Quality Control and Peak Finding for Proteomics Data Collected from Nipple Aspirate Fluid by Surface-Enhanced Laser Desorption and Ionization

Abstract
Recently, researchers have been using mass spectroscopy to study cancer. For use of proteomics spectra in a clinical setting, stringent quality-control procedures will be needed. We pooled samples of nipple aspirate fluid from healthy breasts and breasts with cancer to prepare a control sample. Aliquots of the control sample were used on two spots on each of three IMAC ProteinChip arrays (Ciphergen Biosystems, Inc.) on 4 successive days to generate 24 SELDI spectra. In 36 subsequent experiments, the control sample was applied to two spots of each ProteinChip array, and the resulting spectra were analyzed to determine how closely they agreed with the original 24 spectra.
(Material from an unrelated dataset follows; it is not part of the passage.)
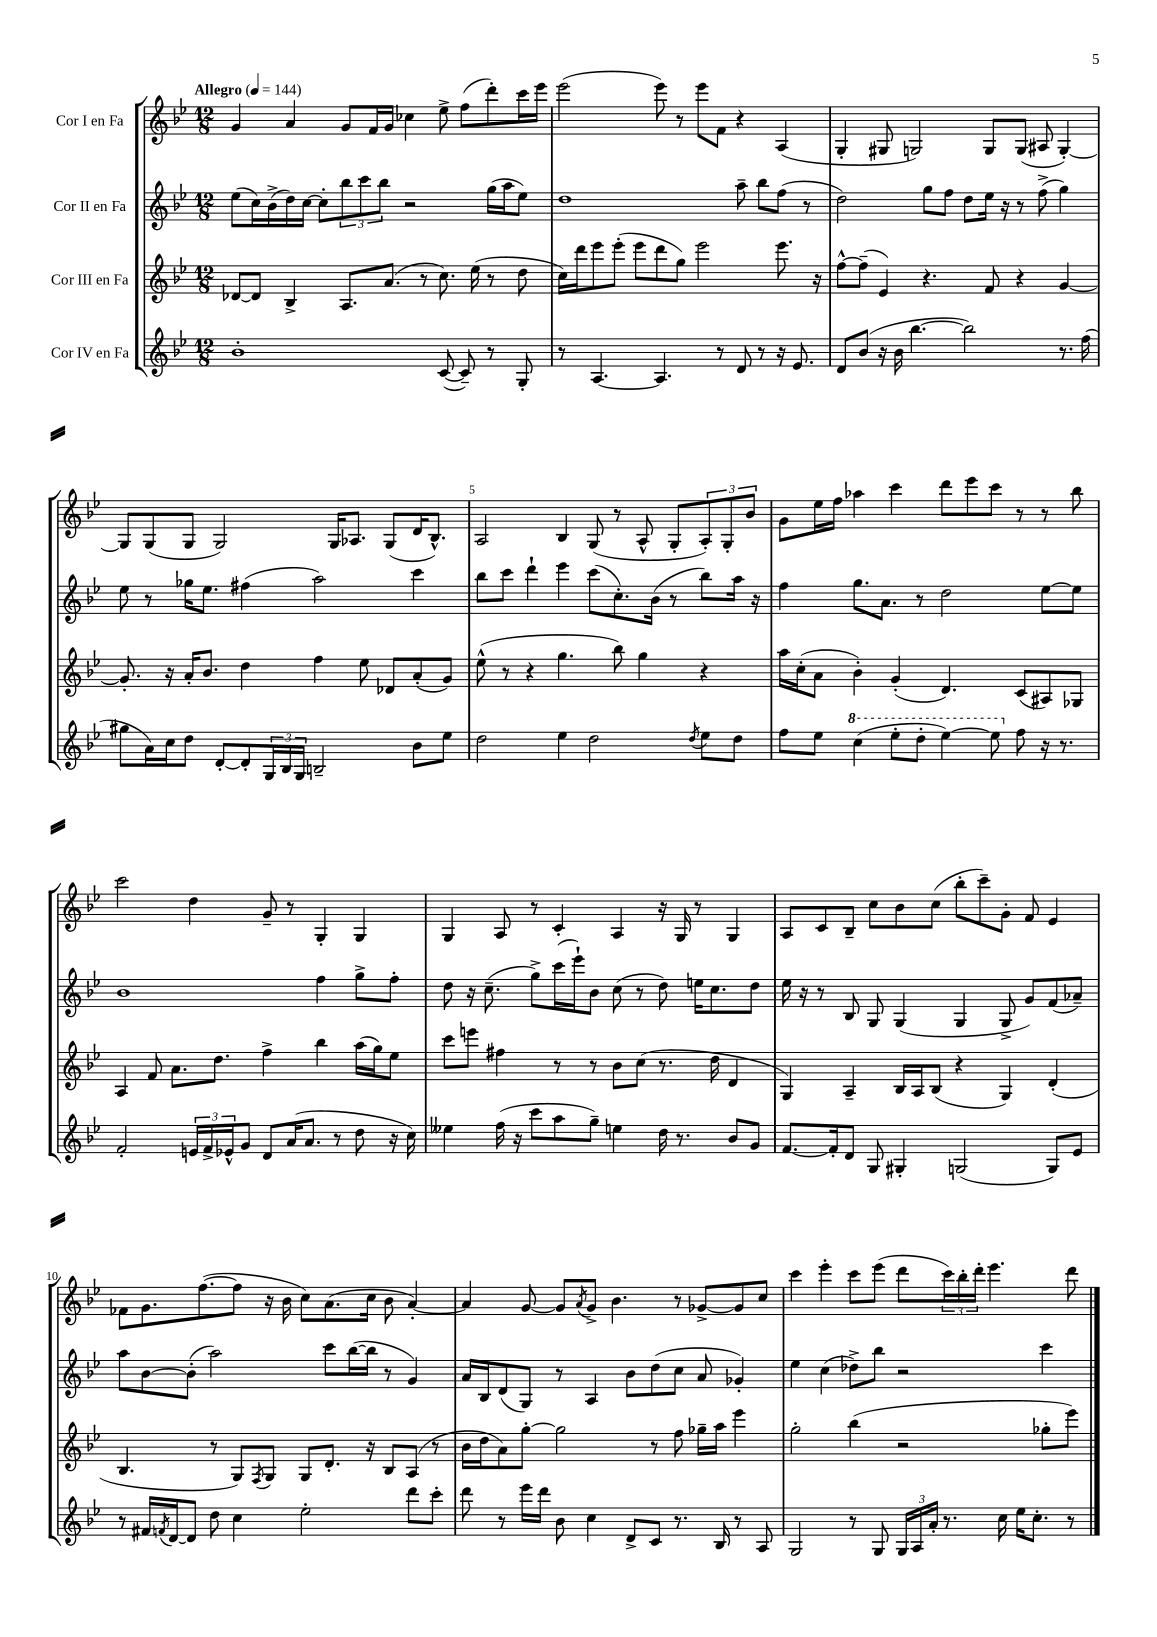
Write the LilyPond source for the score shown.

We describe novel algorithms that (a) locate peaks in unprocessed proteomics spectra and (b) iteratively combine peak detection with baseline correction. These algorithms detected approximately 200 peaks per spectrum, 68 of which are detected in all 24 original spectra. The peaks were highly correlated across samples. Moreover, we could explain 80% of the variance, using only six principal components. Using a criterion that rejects a chip if the Mahalanobis distance from both control spectra to the center of the six-dimensional principal component space exceeds the 95% confidence limit threshold, we rejected 5 of the 36 chips. Mahalanobis distance in principal component space provides a method for assessing the reproducibility of proteomics spectra that is robust, effective, easily computed, and statistically sound.